Le cinéma italien à son musée et c’est à Turin que ça se passe ! Le bâtiment en lui-même, à savoir le Mole Antonelliana, vaut le détour. Un ascenseur de verre permet de monter au sommet de l’édifice et de profiter d’une belle vue sur la ville.

Après avoir pris de la hauteur, on attaque la visite du musée à proprement parler et force est de reconnaître que l’exposition est captivante. On contemple toutes sortes d’appareils photo, de stroboscopes, de projecteurs. L’histoire du septième art est évidemment à l’honneur. On y retrouve ainsi des extraits de films, des visages d’acteurs et réalisateurs bien connus. Tout au long du grand escalier, on passe devant de nombreux écrans sur lesquels défilent des extraits de films autour des thèmes du son et de la musique. Ce qui est un peu dommage, c’est que pour profiter pleinement de ces images et du son qui va avec, il faut un casque qui n’est disponible qu’en bas de l’escalier alors que le sens de la visite va de haut en bas.
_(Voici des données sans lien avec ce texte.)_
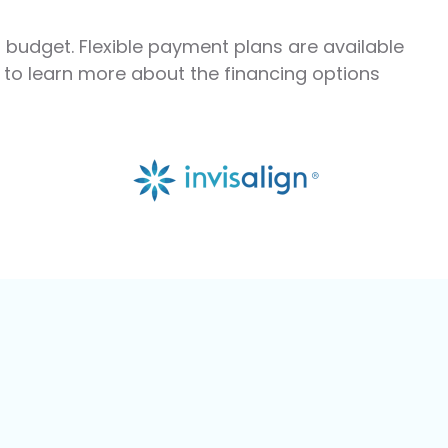
r budget. Flexible payment plans are available
m to learn more about the financing options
Il est un peu plus de midi quand nous sortons du musée, l’heure d’aller déjeuner chez Da Michele (piazza Vittorio Veneto, 4). L’adresse s’avère un bon choix.  Les spaghettis aux palourdes sont délicieuses.

Le plus grand parc de Turin répond au doux nom de Parco del Valentino. Ne voulant pas quitter la ville sans être allé y faire un tour, on s’y rend à pied et on passe par de jolis endroits.
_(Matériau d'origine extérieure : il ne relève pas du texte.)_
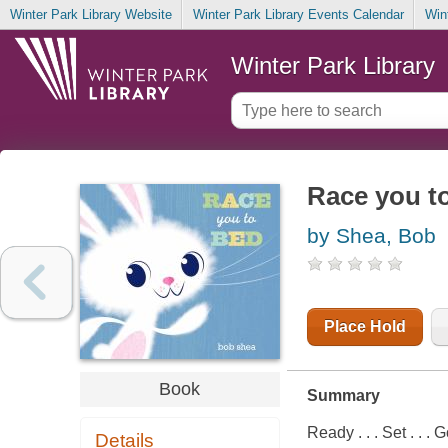
Winter Park Library Website
Winter Park Library Events Calendar
Win
Winter Park Library
Race you t
by Shea, Bob
Place Hold
Book
Summary
Ready . . . Set . . . 
Details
Le Parco del Valentino est l’endroit idéal pour se relaxer ou pique-niquer. Les étudiants semblent privilégier le lieu pour réviser. La vue sur le fleuve est des plus agréables.
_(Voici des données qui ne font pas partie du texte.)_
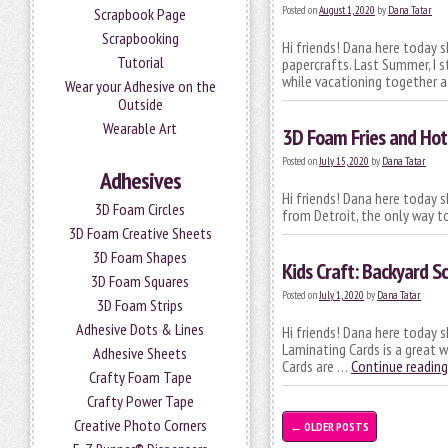
Posted on
August 1, 2020
by
Dana Tatar
Scrapbook Page
Scrapbooking
Hi friends! Dana here today s
Tutorial
papercrafts. Last Summer, I s
while vacationing together 
Wear your Adhesive on the
Outside
Wearable Art
3D Foam Fries and Ho
Posted on
July 15, 2020
by
Dana Tatar
Adhesives
Hi friends! Dana here today s
3D Foam Circles
from Detroit, the only way to
3D Foam Creative Sheets
3D Foam Shapes
Kids Craft: Backyard 
3D Foam Squares
Posted on
July 1, 2020
by
Dana Tatar
3D Foam Strips
Adhesive Dots & Lines
Hi friends! Dana here today s
Laminating Cards is a great 
Adhesive Sheets
Cards are …
Continue readin
Crafty Foam Tape
Crafty Power Tape
Creative Photo Corners
←
OLDER POSTS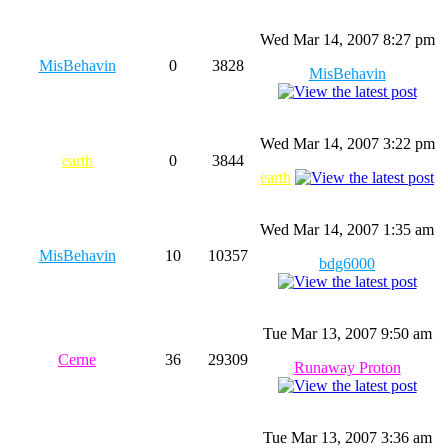
Wed Mar 14, 2007 8:27 pm
MisBehavin
0
3828
MisBehavin
Wed Mar 14, 2007 3:22 pm
earth
0
3844
earth
Wed Mar 14, 2007 1:35 am
MisBehavin
10
10357
bdg6000
Tue Mar 13, 2007 9:50 am
Cerne
36
29309
Runaway Proton
Tue Mar 13, 2007 3:36 am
On fait une pause à l’appart avant de prendre le chemin de l’aéroport. On prend le bus qui part de la gare de Porta Susa (également possible de monter à Porta Nuova). Le ticket coûte 6,50 euros, nous l’achetons dans un petit kiosque dédié situé en face de la gare. Le trajet dure 45 minutes.

L’aéroport de Turin n’est guère très grand. Il n’y a pas grand chose à y faire, or nous sommes un peu en avance. Nous mangeons à Iamm, sandwicherie où la mozza est reine mais rien d’extraordinaire cependant.

Le vol pour Paris est assuré par un Embraer 170 et je crois bien que c’est la première fois que je monte dans ce type d’appareil. Le survol des Alpes offre une très belle vue sur les montagnes.